Guardian Flight Reminds You To Be Mindful Of Cold Weather Dangers

Sidney, MT - Guardian Flight has important suggestions for avoiding, recognizing and treating two deadly cold-related illnesses: hypothermia and frostbite. Both conditions occur even in areas known for warm weather and can be caused by wind chill and exposure to snow or wet conditions. As the temperatures begin to drop, it is important to remember that exposure can be a threat to life and limb – especially for older adults, small children, the chronically ill and people who are required to be out in the cold for long periods. Each year across the United States, nearly 1,300 people die due to exposure from excessive cold.
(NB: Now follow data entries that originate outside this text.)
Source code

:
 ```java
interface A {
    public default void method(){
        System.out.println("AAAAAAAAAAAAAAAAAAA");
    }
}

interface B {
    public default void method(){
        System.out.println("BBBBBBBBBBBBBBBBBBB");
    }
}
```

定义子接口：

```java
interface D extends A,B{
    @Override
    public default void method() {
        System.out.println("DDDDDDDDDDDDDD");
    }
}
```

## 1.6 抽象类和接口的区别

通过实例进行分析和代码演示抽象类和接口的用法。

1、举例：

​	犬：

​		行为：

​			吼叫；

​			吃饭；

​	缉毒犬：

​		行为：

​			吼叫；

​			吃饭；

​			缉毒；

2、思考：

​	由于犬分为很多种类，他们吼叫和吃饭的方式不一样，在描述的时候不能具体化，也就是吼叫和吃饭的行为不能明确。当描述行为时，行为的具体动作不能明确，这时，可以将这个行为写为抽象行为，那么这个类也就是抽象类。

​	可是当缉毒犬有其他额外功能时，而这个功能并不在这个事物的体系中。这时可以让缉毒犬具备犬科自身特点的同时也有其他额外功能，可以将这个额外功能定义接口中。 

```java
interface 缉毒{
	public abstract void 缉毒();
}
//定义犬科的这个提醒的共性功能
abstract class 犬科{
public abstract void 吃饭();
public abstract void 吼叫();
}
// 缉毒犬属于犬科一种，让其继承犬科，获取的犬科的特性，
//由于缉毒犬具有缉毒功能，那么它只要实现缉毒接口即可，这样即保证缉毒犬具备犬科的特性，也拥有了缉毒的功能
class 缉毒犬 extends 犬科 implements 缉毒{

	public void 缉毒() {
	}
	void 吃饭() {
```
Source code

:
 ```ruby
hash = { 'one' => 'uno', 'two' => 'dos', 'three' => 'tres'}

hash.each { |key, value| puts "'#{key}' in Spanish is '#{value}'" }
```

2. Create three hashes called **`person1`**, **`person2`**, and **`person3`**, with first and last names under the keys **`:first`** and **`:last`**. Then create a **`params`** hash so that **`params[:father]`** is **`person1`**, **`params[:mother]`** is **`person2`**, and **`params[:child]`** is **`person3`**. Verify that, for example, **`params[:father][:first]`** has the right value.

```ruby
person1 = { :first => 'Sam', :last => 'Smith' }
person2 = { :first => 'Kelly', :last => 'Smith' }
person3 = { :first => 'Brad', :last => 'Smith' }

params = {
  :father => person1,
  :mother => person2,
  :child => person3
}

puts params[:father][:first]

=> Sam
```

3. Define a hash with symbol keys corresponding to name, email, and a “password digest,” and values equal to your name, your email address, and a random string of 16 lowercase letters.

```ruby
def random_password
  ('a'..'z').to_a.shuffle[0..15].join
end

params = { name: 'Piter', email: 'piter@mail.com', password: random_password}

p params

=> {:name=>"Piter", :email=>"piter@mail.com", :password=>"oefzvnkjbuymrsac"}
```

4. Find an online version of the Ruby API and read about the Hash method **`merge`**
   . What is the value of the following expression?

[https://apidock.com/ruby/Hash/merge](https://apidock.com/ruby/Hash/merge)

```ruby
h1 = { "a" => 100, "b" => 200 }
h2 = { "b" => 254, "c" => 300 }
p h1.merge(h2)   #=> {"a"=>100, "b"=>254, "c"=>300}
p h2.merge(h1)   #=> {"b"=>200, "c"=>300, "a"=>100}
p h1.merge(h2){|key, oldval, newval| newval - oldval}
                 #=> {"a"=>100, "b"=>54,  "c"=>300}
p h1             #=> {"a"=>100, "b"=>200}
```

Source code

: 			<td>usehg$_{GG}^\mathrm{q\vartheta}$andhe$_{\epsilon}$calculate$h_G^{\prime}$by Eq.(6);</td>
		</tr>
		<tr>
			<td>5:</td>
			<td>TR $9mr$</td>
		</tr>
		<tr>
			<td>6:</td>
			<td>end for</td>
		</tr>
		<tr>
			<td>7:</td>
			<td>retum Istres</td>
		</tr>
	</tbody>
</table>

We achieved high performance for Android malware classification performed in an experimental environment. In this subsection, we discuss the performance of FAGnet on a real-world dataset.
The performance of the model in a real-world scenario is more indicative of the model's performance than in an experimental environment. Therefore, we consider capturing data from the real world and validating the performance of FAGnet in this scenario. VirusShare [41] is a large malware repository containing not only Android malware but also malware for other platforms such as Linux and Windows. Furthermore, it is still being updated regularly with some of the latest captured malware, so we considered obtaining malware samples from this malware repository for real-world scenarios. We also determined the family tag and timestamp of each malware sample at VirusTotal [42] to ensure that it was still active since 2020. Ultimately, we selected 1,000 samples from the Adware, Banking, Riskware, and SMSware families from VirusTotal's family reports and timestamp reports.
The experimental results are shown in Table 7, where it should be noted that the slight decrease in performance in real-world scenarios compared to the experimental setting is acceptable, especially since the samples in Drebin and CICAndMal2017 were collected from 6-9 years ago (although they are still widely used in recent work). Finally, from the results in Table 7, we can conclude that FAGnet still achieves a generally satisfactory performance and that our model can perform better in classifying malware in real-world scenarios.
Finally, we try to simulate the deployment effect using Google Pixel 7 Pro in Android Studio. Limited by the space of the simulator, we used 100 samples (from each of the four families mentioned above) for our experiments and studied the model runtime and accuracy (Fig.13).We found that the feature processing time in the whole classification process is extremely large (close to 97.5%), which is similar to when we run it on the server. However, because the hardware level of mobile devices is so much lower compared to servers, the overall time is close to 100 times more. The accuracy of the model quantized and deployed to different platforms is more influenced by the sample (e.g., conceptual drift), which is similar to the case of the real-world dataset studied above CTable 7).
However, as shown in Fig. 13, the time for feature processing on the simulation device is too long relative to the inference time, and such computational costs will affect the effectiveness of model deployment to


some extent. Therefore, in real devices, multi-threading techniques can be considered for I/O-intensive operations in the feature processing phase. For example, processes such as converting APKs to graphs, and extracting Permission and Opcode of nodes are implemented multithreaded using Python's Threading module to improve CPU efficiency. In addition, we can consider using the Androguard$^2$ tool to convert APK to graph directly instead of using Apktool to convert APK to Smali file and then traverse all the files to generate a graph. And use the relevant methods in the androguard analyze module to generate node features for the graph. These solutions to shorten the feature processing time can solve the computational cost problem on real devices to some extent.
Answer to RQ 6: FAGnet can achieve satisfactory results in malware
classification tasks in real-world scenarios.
“To avoid hypothermia and frostbite, wear several layers of clothing – even indoors,” said Robert Miller, Guardian Flight regional director. “Layers of clothes provide more insulation than one thick garment. When you’re outdoors, the top layer should resist rain, sleet or snow and have zippers for venting body heat if you become too warm.”

Guardian Flight also suggests:

• Wear a stocking cap - 40% of body heat escapes through the scalp

• Wear mittens - they keep hands warmer than gloves

• Remove any clothing that gets wet as soon as possible

• Check on older adults frequently because age and some medications alter the body’s ability to sense and adapt to temperature changes

Hypothermia

Hypothermia is a general cooling of the body’s internal temperature. Hypothermia victims go through stages of shivering, numbness, confusion, drowsiness and can eventually lose consciousness. Unless emergency aid is provided, death can soon follow.

First aid for hypothermia includes removing the person from the cold setting. Remove any wet clothes, wrap the person in warm materials and, if the victim is alert, give warm, non-alcoholic fluids. Never give anything by mouth to someone who is less than fully alert.

Frostbite

Frostbite is the actual freezing of a body part, most often the fingers, toes, ears or nose, making it feel hard, waxy and discolored.

First aid for frostbite includes removing the person from the cold setting. Handle the affected part gently to protect it from further injury. Do not rub the frostbitten part or allow the victim to try to use the part, such as walking on frostbitten toes. Wrap the part in a dry, clean dressing – never put ice on frostbite. Re-warm the frostbitten body part only if emergency care is remote or unavailable. After re-warming, never let the part re-freeze.

If you suspect hypothermia or frostbite, call 911 for help immediately.